Вечером того же дня, когда вы заняли город, человек в форме румынского солдата явился ко мне и я отдал ему ключ. Это всё. Я не знаю, кто он — я увидел тогда вечером его впервые, — не знаю его имени и не уверен, что узнал бы его, если бы увидел еще раз.
— А вы, святой отец, знаете, — спросил его Уля Михай, — как называется поручение, которое вам дали и которое вы выполнили с такой благочестивой добросовестностью?
— Вы назовете это шпионажем?
— А вы?
— Поступком патриота, если угодно. Но я хотел бы уточнить: соглашаясь выполнить это поручение, я не руководствовался патриотическим чувством. Вы — солдаты и обязаны подчиняться своим начальникам. Мы тоже солдаты, солдаты армии Христа. Как простой солдат этой армии, получив приказ от своего руководителя я должен был, повинуясь своей совести, выполнить его указание.

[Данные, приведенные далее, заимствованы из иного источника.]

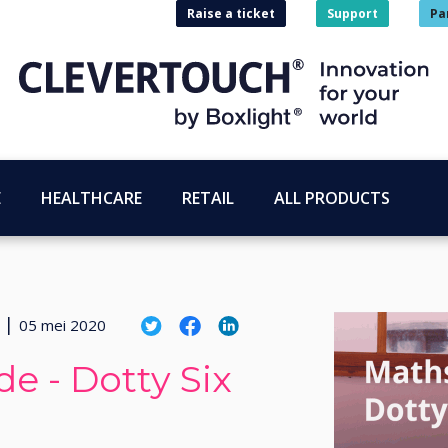
Raise a ticket
Support
Pa
E
HEALTHCARE
RETAIL
ALL PRODUCTS
|
05 mei 2020
e - Dotty Six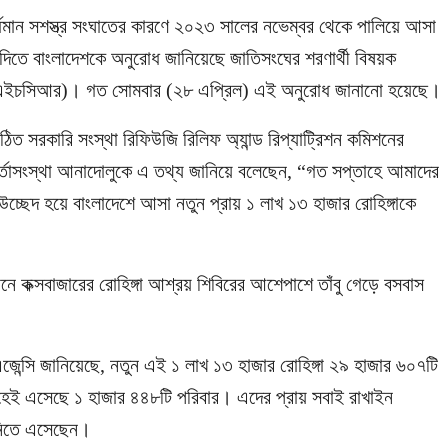
র্ধমান সশস্ত্র সংঘাতের কারণে ২০২৩ সালের নভেম্বর থেকে পালিয়ে আসা
় দিতে বাংলাদেশকে অনুরোধ জানিয়েছে জাতিসংঘের শরণার্থী বিষয়ক
উএনএইচসিআর)। গত সোমবার (২৮ এপ্রিল) এই অনুরোধ জানানো হয়েছে।
গঠিত সরকারি সংস্থা রিফিউজি রিলিফ অ্যান্ড রিপ্যাট্রিশন কমিশনের
ত বার্তাসংস্থা আনাদোলুকে এ তথ্য জানিয়ে বলেছেন, “গত সপ্তাহে আমাদের
ছেদ হয়ে বাংলাদেশে আসা নতুন প্রায় ১ লাখ ১৩ হাজার রোহিঙ্গাকে
ানে কক্সবাজারের রোহিঙ্গা আশ্রয় শিবিরের আশেপাশে তাঁবু গেড়ে বসবাস
েন্সি জানিয়েছে, নতুন এই ১ লাখ ১৩ হাজার রোহিঙ্গা ২৯ হাজার ৬০৭টি
াহেই এসেছে ১ হাজার ৪৪৮টি পরিবার। এদের প্রায় সবাই রাখাইন
য় নিতে এসেছেন।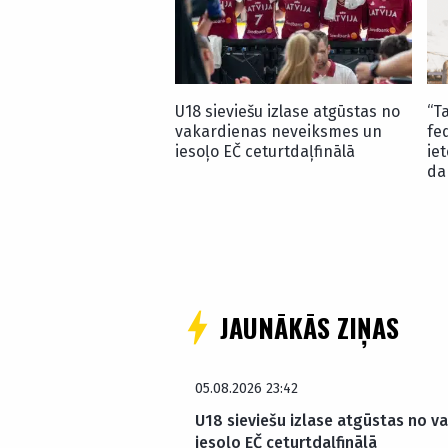
U18 sieviešu izlase atgūstas no
“T
vakardienas neveiksmes un
fe
iesoļo EČ ceturtdaļfinālā
ie
da
JAUNĀKĀS ZIŅAS
05.08.2026 23:42
U18 sieviešu izlase atgūstas no v
iesoļo EČ ceturtdaļfinālā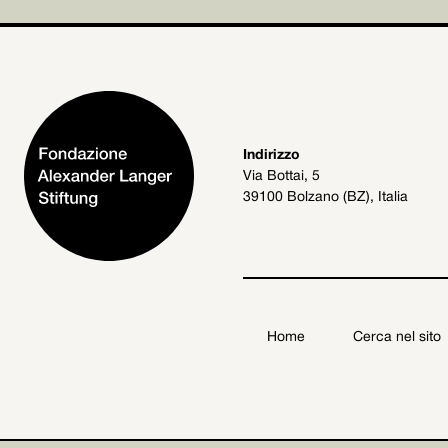
Indirizzo
Via Bottai, 5
39100 Bolzano (BZ), Italia
Home
Cerca nel sito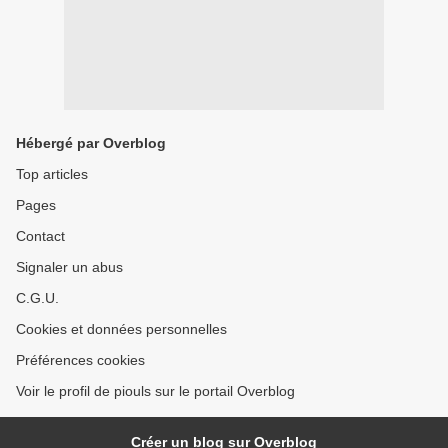
Hébergé par Overblog
Top articles
Pages
Contact
Signaler un abus
C.G.U.
Cookies et données personnelles
Préférences cookies
Voir le profil de piouls sur le portail Overblog
Créer un blog sur Overblog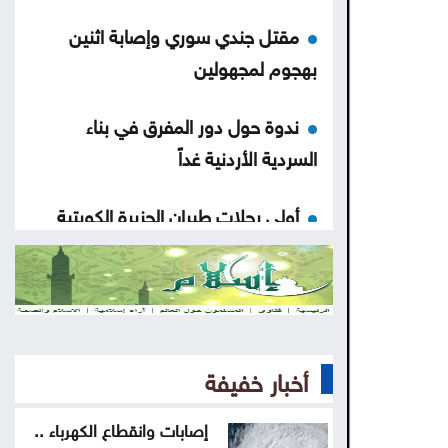
مقتل جندي سوري وإصابة اثنين
بهجوم لمجهولين
ندوة حول دور المفرق في بناء
السردية الأردنية غداً
أولى رحلات طيران الجزيرة الكويتية
تصل إلى مطار دير الزور
الأمانة تبدأ الأحد أعمال تعبيد في
منطقة زهران
أخبار خفيفة
ضبط اعتداءات جديدة على المياه في
منطقة بيرين
إصابات وانقطاع الكهرباء ..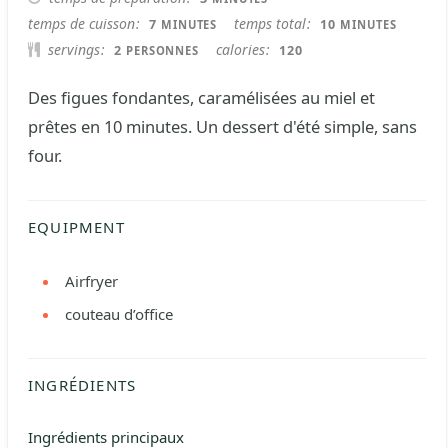
MINUTES
MINUTES
temps de cuisson
temps total
7
10
MINUTES
MINUTES
servings
calories
2
120
PERSONNES
Des figues fondantes, caramélisées au miel et
prêtes en 10 minutes. Un dessert d'été simple, sans
four.
EQUIPMENT
Airfryer
couteau d’office
INGRÉDIENTS
Ingrédients principaux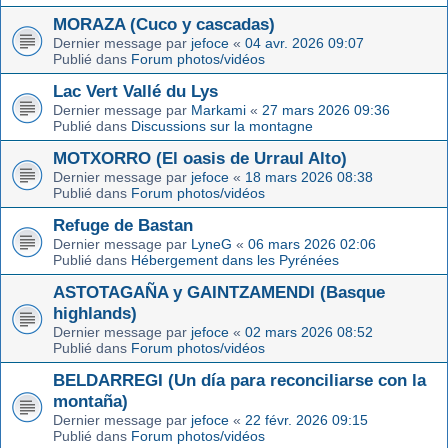
MORAZA (Cuco y cascadas)
Dernier message par
jefoce
«
04 avr. 2026 09:07
Publié dans
Forum photos/vidéos
Lac Vert Vallé du Lys
Dernier message par
Markami
«
27 mars 2026 09:36
Publié dans
Discussions sur la montagne
MOTXORRO (El oasis de Urraul Alto)
Dernier message par
jefoce
«
18 mars 2026 08:38
Publié dans
Forum photos/vidéos
Refuge de Bastan
Dernier message par
LyneG
«
06 mars 2026 02:06
Publié dans
Hébergement dans les Pyrénées
ASTOTAGAÑA y GAINTZAMENDI (Basque
highlands)
Dernier message par
jefoce
«
02 mars 2026 08:52
Publié dans
Forum photos/vidéos
BELDARREGI (Un día para reconciliarse con la
montaña)
Dernier message par
jefoce
«
22 févr. 2026 09:15
Publié dans
Forum photos/vidéos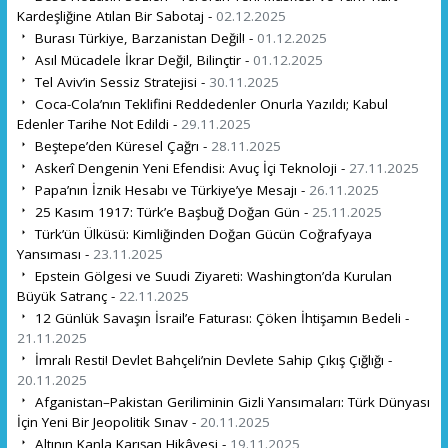
Kardeşliğine Atılan Bir Sabotaj -
02.12.2025
Burası Türkiye, Barzanistan Değil! -
01.12.2025
Asıl Mücadele İkrar Değil, Bilinçtir -
01.12.2025
Tel Aviv’in Sessiz Stratejisi -
30.11.2025
Coca-Cola’nın Teklifini Reddedenler Onurla Yazıldı; Kabul
Edenler Tarihe Not Edildi -
29.11.2025
Beştepe’den Küresel Çağrı -
28.11.2025
Askerî Dengenin Yeni Efendisi: Avuç İçi Teknoloji -
27.11.2025
Papa’nın İznik Hesabı ve Türkiye’ye Mesajı -
26.11.2025
25 Kasım 1917: Türk’e Başbuğ Doğan Gün -
25.11.2025
Türk’ün Ülküsü: Kimliğinden Doğan Gücün Coğrafyaya
Yansıması -
23.11.2025
Epstein Gölgesi ve Suudi Ziyareti: Washington’da Kurulan
Büyük Satranç -
22.11.2025
12 Günlük Savaşın İsrail’e Faturası: Çöken İhtişamın Bedeli -
21.11.2025
İmralı Resti! Devlet Bahçeli’nin Devlete Sahip Çıkış Çığlığı -
20.11.2025
Afganistan–Pakistan Geriliminin Gizli Yansımaları: Türk Dünyası
İçin Yeni Bir Jeopolitik Sınav -
20.11.2025
Altının Kanla Karışan Hikâyesi -
19.11.2025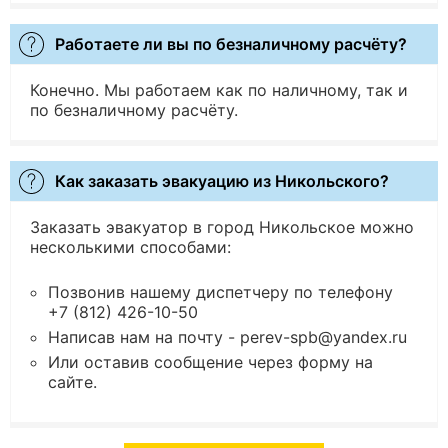
Работаете ли вы по безналичному расчёту?
Конечно. Мы работаем как по наличному, так и
по безналичному расчёту.
Как заказать эвакуацию из Никольского?
Заказать эвакуатор в город Никольское можно
несколькими способами:
Позвонив нашему диспетчеру по телефону
+7 (812) 426-10-50
Написав нам на почту - perev-spb@yandex.ru
Или оставив сообщение через форму на
сайте.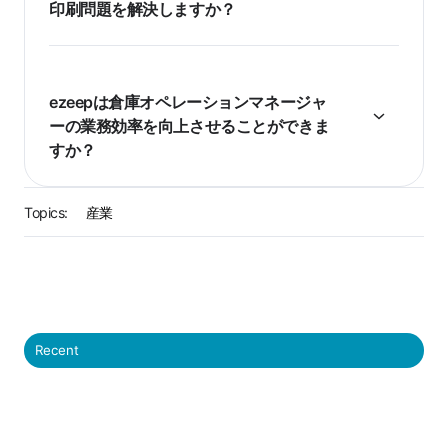
印刷問題を解決しますか？
ezeepは倉庫オペレーションマネージャ
ーの業務効率を向上させることができま
すか？
Topics:
産業
Recent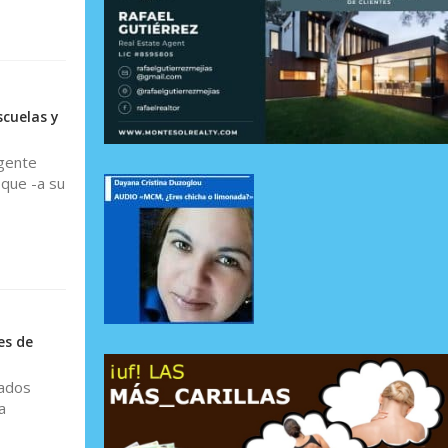
scuelas y
igente
 que -a su
es de
sados
a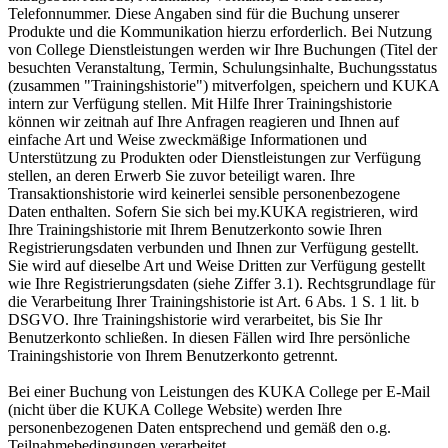
Telefonnummer. Diese Angaben sind für die Buchung unserer
Produkte und die Kommunikation hierzu erforderlich. Bei Nutzung
von College Dienstleistungen werden wir Ihre Buchungen (Titel der
besuchten Veranstaltung, Termin, Schulungsinhalte, Buchungsstatus
(zusammen "Trainingshistorie") mitverfolgen, speichern und KUKA
intern zur Verfügung stellen. Mit Hilfe Ihrer Trainingshistorie
können wir zeitnah auf Ihre Anfragen reagieren und Ihnen auf
einfache Art und Weise zweckmäßige Informationen und
Unterstützung zu Produkten oder Dienstleistungen zur Verfügung
stellen, an deren Erwerb Sie zuvor beteiligt waren. Ihre
Transaktionshistorie wird keinerlei sensible personenbezogene
Daten enthalten. Sofern Sie sich bei my.KUKA registrieren, wird
Ihre Trainingshistorie mit Ihrem Benutzerkonto sowie Ihren
Registrierungsdaten verbunden und Ihnen zur Verfügung gestellt.
Sie wird auf dieselbe Art und Weise Dritten zur Verfügung gestellt
wie Ihre Registrierungsdaten (siehe Ziffer 3.1). Rechtsgrundlage für
die Verarbeitung Ihrer Trainingshistorie ist Art. 6 Abs. 1 S. 1 lit. b
DSGVO. Ihre Trainingshistorie wird verarbeitet, bis Sie Ihr
Benutzerkonto schließen. In diesen Fällen wird Ihre persönliche
Trainingshistorie von Ihrem Benutzerkonto getrennt.
Bei einer Buchung von Leistungen des KUKA College per E-Mail
(nicht über die KUKA College Website) werden Ihre
personenbezogenen Daten entsprechend und gemäß den o.g.
Teilnahmebedingungen verarbeitet.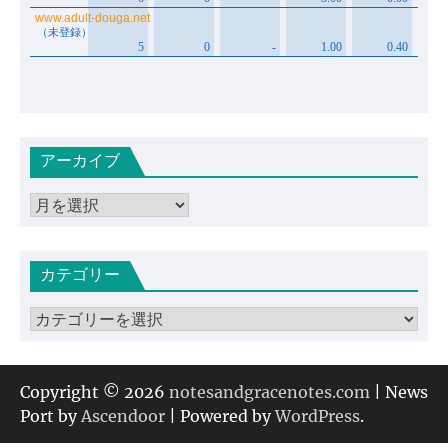
アーカイブ
ア
ー
カ
カテゴリー
イ
ブ
カ
テ
ゴ
リ
Copyright © 2026
notesandgracenotes.com
| News
ー
Port by
Ascendoor
| Powered by
WordPress
.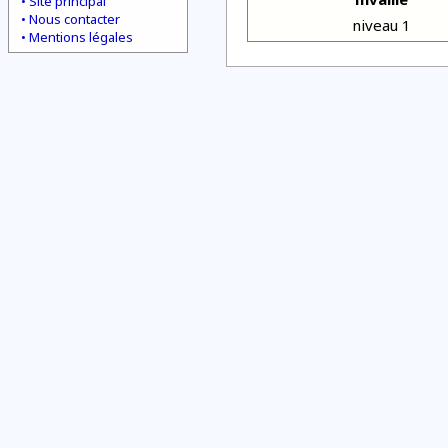
Site principal
Nous contacter
niveau 1
Mentions légales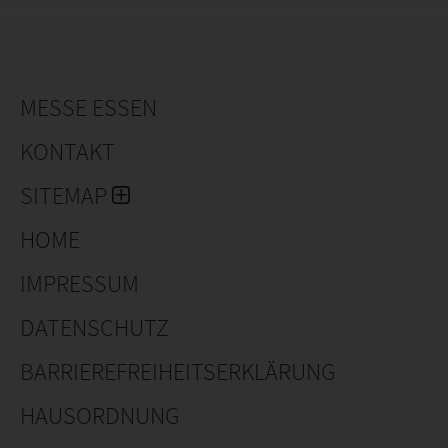
komplett papierlos direkt in der Weboberfläche
abarbeiten.
MESSE ESSEN
KONTAKT
SITEMAP
HOME
IMPRESSUM
DATENSCHUTZ
BARRIEREFREIHEITSERKLÄRUNG
HAUSORDNUNG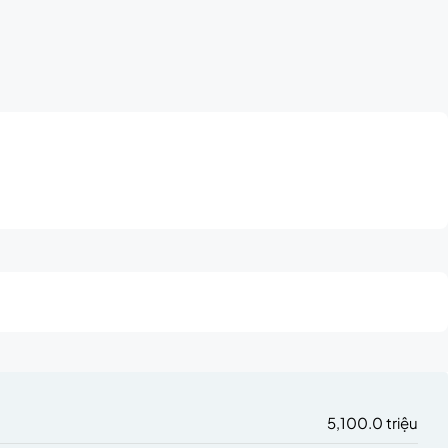
5,100.0 triệu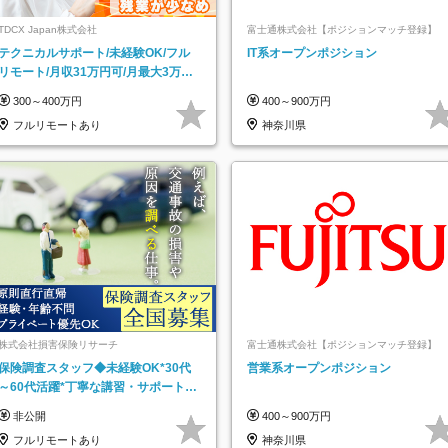
TDCX Japan株式会社
富士通株式会社【ポジションマッチ登録】
テクニカルサポート/未経験OK/フル
IT系オープンポジション
リモート/月収31万円可/月最大3万の
インセンティブ支給/平均年齢33歳
300～400万円
400～900万円
フルリモートあり
神奈川県
株式会社損害保険リサーチ
富士通株式会社【ポジションマッチ登録】
保険調査スタッフ◆未経験OK*30代
営業系オープンポジション
～60代活躍*丁寧な講習・サポートあ
り*原則直行直帰／全国募集・業務委
非公開
400～900万円
託
フルリモートあり
神奈川県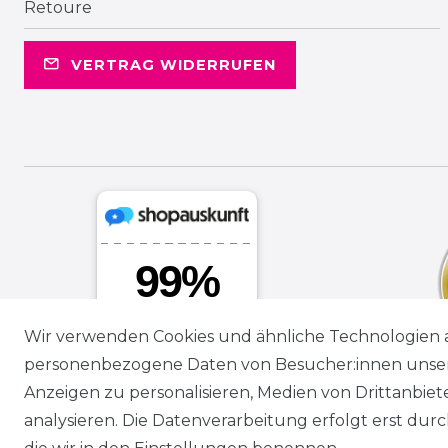
Retoure
VERTRAG WIDERRUFEN
Wir verwenden Cookies und ähnliche Technologien 
personenbezogene Daten von Besucher:innen unserer
Anzeigen zu personalisieren, Medien von Drittanbie
analysieren. Die Datenverarbeitung erfolgt erst durch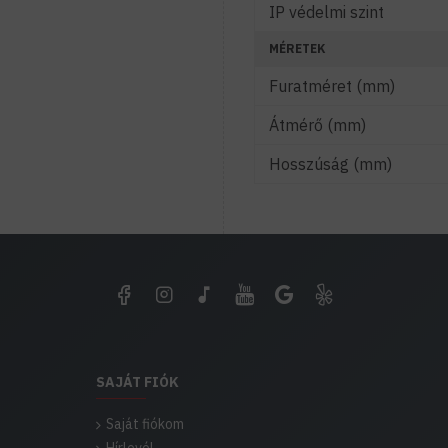
IP védelmi szint
MÉRETEK
Furatméret (mm)
Átmérő (mm)
Hosszúság (mm)
SAJÁT FIÓK
Saját fiókom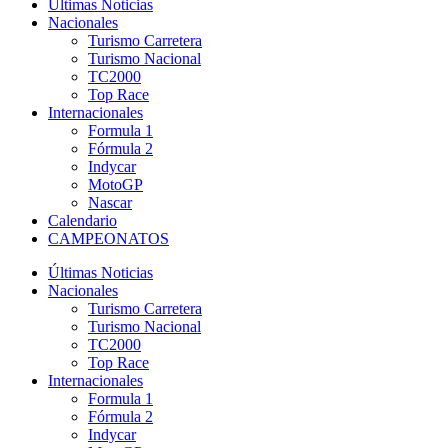
Últimas Noticias
Nacionales
Turismo Carretera
Turismo Nacional
TC2000
Top Race
Internacionales
Formula 1
Fórmula 2
Indycar
MotoGP
Nascar
Calendario
CAMPEONATOS
Últimas Noticias
Nacionales
Turismo Carretera
Turismo Nacional
TC2000
Top Race
Internacionales
Formula 1
Fórmula 2
Indycar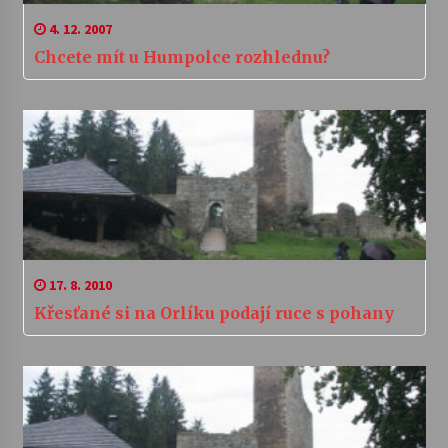
4. 12. 2007
Chcete mít u Humpolce rozhlednu?
17. 8. 2010
Křesťané si na Orlíku podají ruce s pohany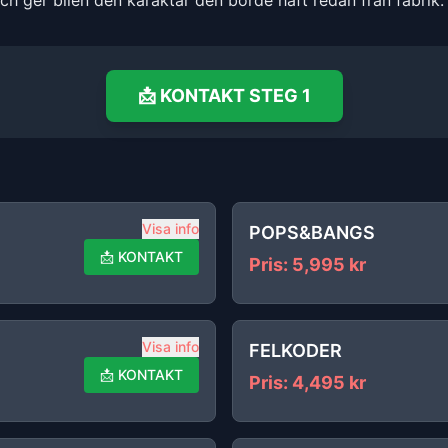
och ger bilen den karaktär den borde haft redan från fabrik.
📩
KONTAKT
STEG 1
Visa info
POPS&BANGS
📩
KONTAKT
Pris
:
5,995
kr
Visa info
FELKODER
📩
KONTAKT
Pris
:
4,495
kr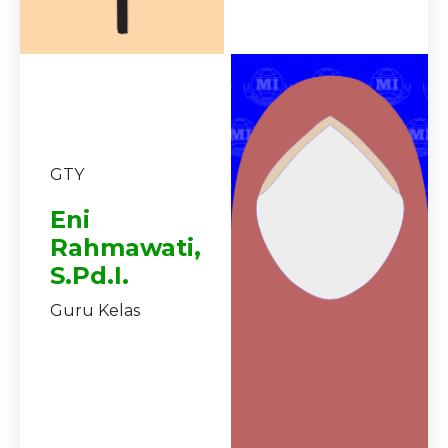
GTY
Eni
Rahmawati,
S.Pd.I.
Guru Kelas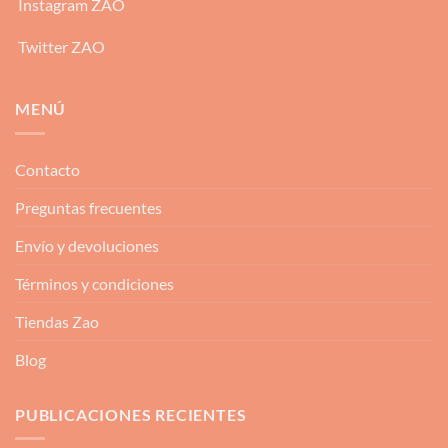
Instagram ZAO
Twitter ZAO
MENÚ
Contacto
Preguntas frecuentes
Envío y devoluciones
Términos y condiciones
Tiendas Zao
Blog
PUBLICACIONES RECIENTES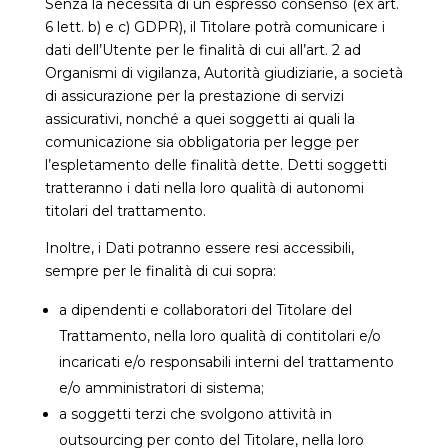
Senza la necessità di un espresso consenso (ex art.
6 lett. b) e c) GDPR), il Titolare potrà comunicare i
dati dell’Utente per le finalità di cui all’art. 2 ad
Organismi di vigilanza, Autorità giudiziarie, a società
di assicurazione per la prestazione di servizi
assicurativi, nonché a quei soggetti ai quali la
comunicazione sia obbligatoria per legge per
l’espletamento delle finalità dette. Detti soggetti
tratteranno i dati nella loro qualità di autonomi
titolari del trattamento.
Inoltre, i Dati potranno essere resi accessibili,
sempre per le finalità di cui sopra:
a dipendenti e collaboratori del Titolare del
Trattamento, nella loro qualità di contitolari e/o
incaricati e/o responsabili interni del trattamento
e/o amministratori di sistema;
a soggetti terzi che svolgono attività in
outsourcing per conto del Titolare, nella loro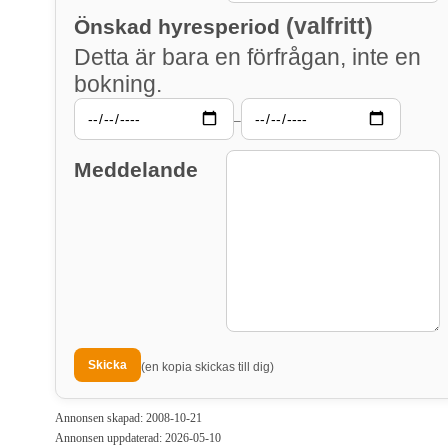
(valfritt)
Önskad hyresperiod
Detta är bara en förfrågan, inte en
bokning.
–
Meddelande
(en kopia skickas till dig)
Annonsen skapad: 2008-10-21
Annonsen uppdaterad: 2026-05-10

Если бы я этого не сделал, я был бы плохим солдатом Христовой армии.
— Это всё, что вы можете нам рассказать, святой отец?
— Абсолютно всё!
— А о чем вы еще говорили с тем человеком, которому отдали ключ?
— Несколько обычных фраз, лишенных особого значения. Ничего такого, что могло бы вас заинтересовать.
— Можете вы нам сообщить некоторые подробности?
— Конечно. Когда принимаешь гостя, следует его чем-нибудь угостить. У меня была бутылка ликера, приготовленного моей экономкой. Вино ему очень понравилось, и он попросил рецепт его приготовления, сказав, что заставит свою жену после войны приготовить ему несколько бутылок такого ликера.